**WHAT THE TASK REQUIRES**
Return the forum excerpt about the TensorFlow layer workaround in full, word for word.

**SELECTED EXCERPT**
::::::
Now I am stuck at a layer called "tf.operators.getitem()", which seems to need additional arguments but I cannot find out which ones.

Any help would be appreciated :)


Solution

  • I found a workaround to not call each layer again with the correct input. Instead of using the original model or layers I took the configuration, added my layer with the needed specifications to the configuration and created a tf model from this configuration. Next I iterated through the layers of the new model and set the weights to the ones from the original model (expect for the added layer of course).
    This does not solve the error of my original question but suffices for my project. And overall I think this is a nicer solution when adding a layer to an existing model.
::::::
**INFORMATION SHOWN**
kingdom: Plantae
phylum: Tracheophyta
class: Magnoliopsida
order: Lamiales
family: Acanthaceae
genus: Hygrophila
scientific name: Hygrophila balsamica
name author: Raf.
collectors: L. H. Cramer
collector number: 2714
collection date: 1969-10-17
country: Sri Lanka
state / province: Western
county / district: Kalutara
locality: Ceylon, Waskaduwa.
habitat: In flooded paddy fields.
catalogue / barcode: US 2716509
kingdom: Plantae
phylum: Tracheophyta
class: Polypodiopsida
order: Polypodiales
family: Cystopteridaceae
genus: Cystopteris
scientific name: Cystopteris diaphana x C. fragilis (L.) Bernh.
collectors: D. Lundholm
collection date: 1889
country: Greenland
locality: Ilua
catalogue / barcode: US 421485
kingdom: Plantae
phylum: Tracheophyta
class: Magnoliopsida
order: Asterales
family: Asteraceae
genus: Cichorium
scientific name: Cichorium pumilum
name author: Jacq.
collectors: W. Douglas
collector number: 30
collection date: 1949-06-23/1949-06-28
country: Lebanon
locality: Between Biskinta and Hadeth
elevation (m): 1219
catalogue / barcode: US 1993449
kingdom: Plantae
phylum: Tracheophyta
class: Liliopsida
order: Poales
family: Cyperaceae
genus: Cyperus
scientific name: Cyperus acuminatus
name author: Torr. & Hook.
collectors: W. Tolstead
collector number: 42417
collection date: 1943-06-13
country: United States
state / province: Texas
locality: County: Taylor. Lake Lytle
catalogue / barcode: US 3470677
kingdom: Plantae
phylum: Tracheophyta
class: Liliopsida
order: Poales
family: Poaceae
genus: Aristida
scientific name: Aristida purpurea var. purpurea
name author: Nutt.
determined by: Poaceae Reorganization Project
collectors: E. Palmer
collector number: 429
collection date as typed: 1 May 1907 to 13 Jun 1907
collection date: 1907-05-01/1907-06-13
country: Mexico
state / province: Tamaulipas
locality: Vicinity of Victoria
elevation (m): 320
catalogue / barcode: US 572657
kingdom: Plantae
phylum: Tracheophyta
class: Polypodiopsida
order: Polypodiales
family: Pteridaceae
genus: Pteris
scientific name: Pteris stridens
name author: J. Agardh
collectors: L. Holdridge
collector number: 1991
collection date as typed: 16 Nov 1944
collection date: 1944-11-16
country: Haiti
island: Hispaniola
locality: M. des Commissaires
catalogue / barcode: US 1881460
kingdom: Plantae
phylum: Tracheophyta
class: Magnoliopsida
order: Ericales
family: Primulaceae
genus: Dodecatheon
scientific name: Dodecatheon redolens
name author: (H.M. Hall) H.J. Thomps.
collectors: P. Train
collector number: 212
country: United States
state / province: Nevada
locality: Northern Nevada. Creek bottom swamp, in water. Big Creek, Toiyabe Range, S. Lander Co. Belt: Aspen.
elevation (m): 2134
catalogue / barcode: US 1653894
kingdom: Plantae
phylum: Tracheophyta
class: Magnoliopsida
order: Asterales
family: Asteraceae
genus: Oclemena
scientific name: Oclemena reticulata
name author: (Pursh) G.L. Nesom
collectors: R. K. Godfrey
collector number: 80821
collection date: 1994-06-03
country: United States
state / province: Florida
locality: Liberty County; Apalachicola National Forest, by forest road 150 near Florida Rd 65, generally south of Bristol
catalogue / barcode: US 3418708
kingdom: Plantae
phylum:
::::::
**TASK ANSWER**
Now I am stuck at a layer called "tf.operators.getitem()", which seems to need additional arguments but I cannot find out which ones.

Any help would be appreciated :)


Solution

  • I found a workaround to not call each layer again with the correct input. Instead of using the original model or layers I took the configuration, added my layer with the needed specifications to the configuration and created a tf model from this configuration. Next I iterated through the layers of the new model and set the weights to the ones from the original model (expect for the added layer of course).
    This does not solve the error of my original question but suffices for my project. And overall I think this is a nicer solution when adding a layer to an existing model.